There aren’t many issues on which I feel really strongly. It’s not that I don’t care, it’s just that, as Woody Allen bemoans in ‘Love and Death’, “My problem is that I see both sides of every issue.” However having spent a week building up anger in the comfort of my kitchen about the situation in Gaza, I felt moved to act. And so on Saturday 3rd January I found myself out in the cold, with 50,000 others, rallying for the Palestinian cause.
And what of these others? I had been mocked by my friends for attending a protest, which they saw as the sport of madmen and communists, a theory I was sure to be wrong. The train journey to Charing Cross was full of fairly normal looking people, a sign I saw as promising. However at the station they all splintered off, maybe to watch a football match, or shop in the sales, or do things that normal people do with their Saturday. I, on the other hand, made my way down to Embankment, where I was met by a forest of placards made by and advertising socialist organizations. My firm resistance to buying a copy of this month’s ‘Socialist Worker’ was met by a confused and almost insulted look.

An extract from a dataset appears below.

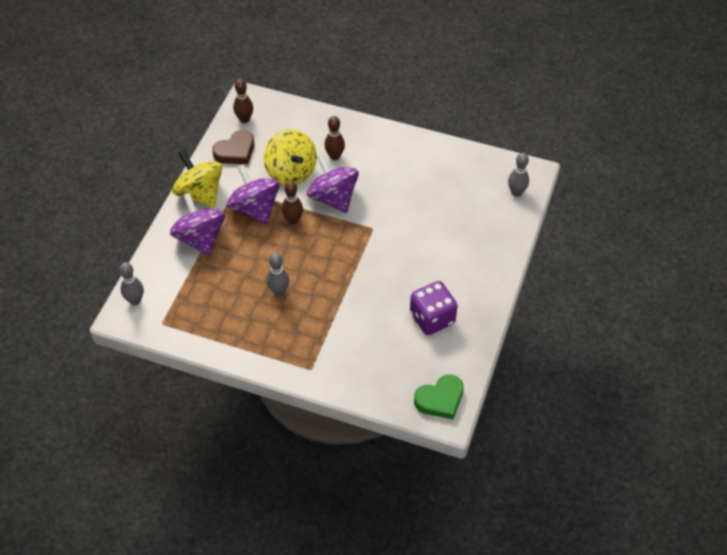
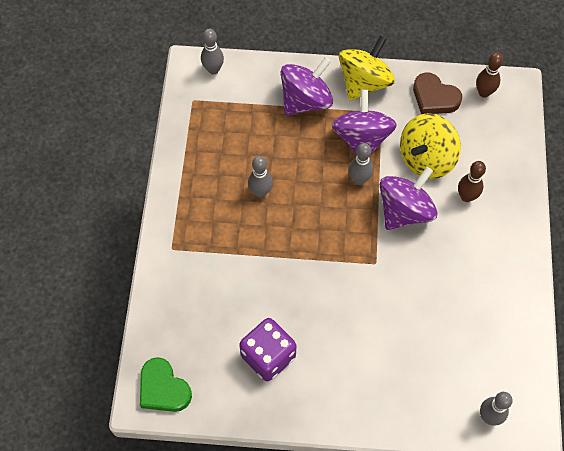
camera: 75 degrees right, 10 degrees up
(255, 209) = (361, 139): purple spinning top -> purple spinning top turned 45 degrees counterclockwise
(293, 220) = (359, 179): brown bowling pin -> grey bowling pin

My fellow protesters were not so stubborn however, as ageing hippies and students with bags coated in badges forked out for the magazine. It seemed my friends were right. I had joined the madhouse.
How, I wondered, was the Socialist cause related to the Palestinian cause? And why did I feel like an outsider for not being a Socialist at this totally unrelated event? Of course the protest was not entirely dominated by them; there were many Muslim groups, even a few Jews showing solidarity, and several normal looking people. But I couldn’t help but feel that we were all just gatecrashers at their party.
As we marched down Whitehall, I observed my fellow protesters. They knew what they were doing. They had come prepared with placards, they knew the route, knew the tunes to the chants they were bellowing. They were career-protesters. This was further confirmed as several started throwing rocks at the policemen on guard. The logic behind using violence against English police forces at a rally promoting a ceasefire in the Middle East is almost as baffling as that of the Socialists dominating the protest. For many of those attending, it seemed the actual issue of the rally played second fiddle to the practise of protesting itself. Songs, comradeship, and hopefully a few scuffles was what they came for. To them I say, you can get all that at a football match, leave the marching to those who really care about this issue.
It is no wonder that protests are given such little regard by the government. To claim that they are the voice of the people is a joke. That is not to say that the issues protested are a joke, not at all. But until career-protesters realise that their participation is not helpful, but harmful, that they are taking rational and popular standpoints into the realm of the extreme left or right-wing, then the protest cannot function as a valid democratic activity.